3. “Maxwell’s Silver Hammer” by the Beatles
And since we’re on weird, dark songs by preternaturally gifted songwriters, here’s a little gem from Paul McCartney, who may be the greatest pop songsmith of them all. The bouncy, old-timey little number (John Lennon derisively referred to it as “more of Paul’s granny music”) only sounds sweet and charming if you’re not listening to the lyrics, which tell the story of a guy who just can’t seem to stop murdering people with a hammer. It does like a pretty fun hobby, to be honest.
Even, after he is caught:
“Rose and Valerie screaming from the gallery / Say he must go free
The judge does not agree and he tells them so / But as the words are leaving his lips
A noise comes from behind / Bang, bang, Maxwell’s silver hammer
Came down upon his head / Bang, Bang, Maxwell’s silver hammer
Made sure that he was dead”
2. “Children’s Story” by Slick Rick
Say the words, “once upon a time, not long ago” to any rap fan of a certain vintage, and they will instantly spill all of the words to Slick Rick’s 1989 classic “Children’s Story“. Framed as a bedtime story told to his nephews, the song somehow manages to combine whimsy and humor, with a strong message about the perils of a life of crime:
“Once upon a time, not long ago / Where people wore pajamas and lived life slow
Where laws were stern and justice stood / And people were behavin’ like they ought to good
There lived a little boy who was misled / By another little boy and this is what he said
Me and you tyke, we’re gonna make some cash / Robbin’ old folks and makin’ the dash”
Needless to say (as in most fairy tales), the story doesn’t end happily for the little boy (“The cops shot the kid, I still hear him scream”) but with a strong moral to stay on the straight and narrow.

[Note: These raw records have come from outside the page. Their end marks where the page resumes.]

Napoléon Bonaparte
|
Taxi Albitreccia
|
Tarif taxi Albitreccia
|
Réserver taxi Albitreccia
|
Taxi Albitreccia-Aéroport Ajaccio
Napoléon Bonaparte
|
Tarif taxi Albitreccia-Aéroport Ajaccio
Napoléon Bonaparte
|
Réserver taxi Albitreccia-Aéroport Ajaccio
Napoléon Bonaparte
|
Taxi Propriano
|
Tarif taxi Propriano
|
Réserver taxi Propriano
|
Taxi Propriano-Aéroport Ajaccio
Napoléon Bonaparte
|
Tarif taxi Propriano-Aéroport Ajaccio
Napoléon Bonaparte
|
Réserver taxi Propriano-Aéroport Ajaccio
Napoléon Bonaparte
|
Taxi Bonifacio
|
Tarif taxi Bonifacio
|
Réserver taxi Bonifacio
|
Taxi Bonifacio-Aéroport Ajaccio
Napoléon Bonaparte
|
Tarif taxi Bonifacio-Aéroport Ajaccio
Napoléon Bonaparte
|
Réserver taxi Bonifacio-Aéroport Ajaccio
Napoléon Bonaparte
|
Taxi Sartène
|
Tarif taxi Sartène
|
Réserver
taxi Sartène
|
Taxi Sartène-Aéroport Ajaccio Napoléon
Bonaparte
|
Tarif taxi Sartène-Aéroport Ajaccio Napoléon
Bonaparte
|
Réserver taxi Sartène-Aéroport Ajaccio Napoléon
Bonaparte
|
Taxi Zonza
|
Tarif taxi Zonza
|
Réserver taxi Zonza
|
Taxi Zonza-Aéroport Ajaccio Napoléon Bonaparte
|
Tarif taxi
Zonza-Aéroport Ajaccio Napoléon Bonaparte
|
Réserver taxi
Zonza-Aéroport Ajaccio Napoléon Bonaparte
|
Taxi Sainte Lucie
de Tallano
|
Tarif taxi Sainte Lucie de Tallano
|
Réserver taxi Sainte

And Rick’s acknowledgement that, “I know this story is really weird.” Goodnight!
1. “Wreck Of The Edmund Fitzgerald” by Gordon Lightfoot
“The legend lives on from the Chippewa on down / Of the big lake they called ‘Gitche Gumee’
The lake, it is said, never gives up her dead / When the skies of November turn gloomy”

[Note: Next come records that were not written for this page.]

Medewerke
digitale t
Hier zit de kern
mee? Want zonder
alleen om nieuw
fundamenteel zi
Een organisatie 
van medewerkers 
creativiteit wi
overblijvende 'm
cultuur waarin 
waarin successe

So begins arguably the greatest musical narrative of all time, Canadian folk singer Gordon Lightfoot’s 1976 “The Wreck Of The Edmund Fitzgerald“. As you may have gathered, it is an account of an actual event – a shipwreck that had occurred on Lake Superior roughly a year prior to the song’s recording, and which claimed the lives of 29 men.
While there are a few factual errors (chalk it up to artistic license,) the song is a remarkably riveting, concise (14 2-line verses) account of the wreck. And while Lightfoot was not present for the event (doi,) he was fond of sailing on the Great Lakes, and the lyrics simply ring with authenticity:
“When suppertime came, the old cook came on deck saying / ’Fellas, it’s too rough to feed ya’.
At seven P.M. a main hatchway caved in, he said / ’Fellas, it’s been good to know ya’.
The captain wired in he had water comin’ in /And the good ship and crew was in peril.
And later that night when his lights went outta sight / Came the wreck of the Edmund Fitzgerald.”
The song was a #2 US hit for Lightfoot, and he personally considers it his best work. It’s not hard to see why; lots of people can spin a great yarn, and lots of people can write a great song, but not many can do both at once.